I finally worked out how to transcribe my VHS camera videos to digital. Here’s a Beijing street from 1986.
September Update
I’m working hard behind the scenes with the lovely Anna and Shannon from Harper-Collins to make ‘Minds of Sand and Light’ the best it can possibly be.
During some down-time while I waited for their decision on whether to publish the book, I finally worked out how to connect the ancient VHS player to a USB port on my computer, and transcribe the old VHS home movies. Many of them are of the kids being cute and won’t be shared, but some like the video above are fascinating.
In 1986, I’d been married to my husband for two years, and we went back to Hong Kong to visit the family. My father-in-law had wanted all his life to go to Beijing, so my husband arranged a tour for us. It was a ‘father-sons’ type thing with my husband, his brother and my FIL, with my MIL and SIL left at home (no comment), and I had to go along because they couldn’t really leave me behind with family members who spoke no English and very little Cantonese (they spoke Teochew dialect at home).
It was a HK tour group, and I was the only white person along (although there was a loud group of Chinese-Americans up the back of the bus visiting HK family and discovering their cultural roots). Unfortunately time has not been kind to the VHS videos, so most of them have messed-up colour like the one above, but it’s still a fascinating snapshot of life in China just after it opened up.

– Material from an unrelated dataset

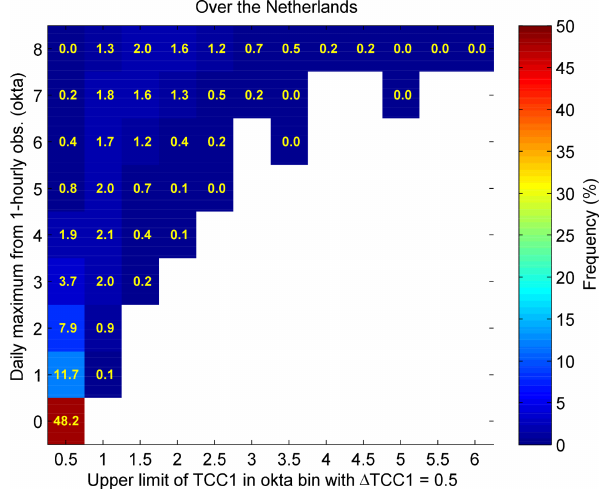
Figure 5. Monthly climatology of burning thresholds for five se- lected stations.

This is ‘the most famous medicine shop in China’ as my husband loudly proclaims. It’s so famous it features in Wuxia fictional stories, when a hero needs a miraculous cure for poisoning or demon bite or something, so it was a highlighted stop on the tour. Optional Immortality Pills at a special discount for all tourists.
My father-in-law then gestures to suggest that I go visit the store next door, which was packed to the ceiling with gorgeous Chinese silks. Note the way the shop attendant slides out of camera view, people in China and HK hate being filmed and the police used it as an intimidation tactic during the protests.
After we went to the medicine shop we went to a remarkable Beijing Acrobatics troupe (Chairman Mao cancelled all of the performing arts except for Beijing Opera and Acrobatics and it took a long time for them to recover) and my husband gleefully videoed the entire show without anyone making any sort of comment. It was so early in the introduction of home movie cameras (we’d just bought the camera in Hong Kong for the trip) that the concept of piracy was still unheard-of.
This is only a short snippet of the video, the rest of it is mostly us wandering around the Forbidden City and Temple of Heaven, but I hope you enjoy it. There’s another video on my Youtube channel that shows a street market outside a tourist attraction from the same tour, with a white American man looking suitably unimpressed by the items on offer.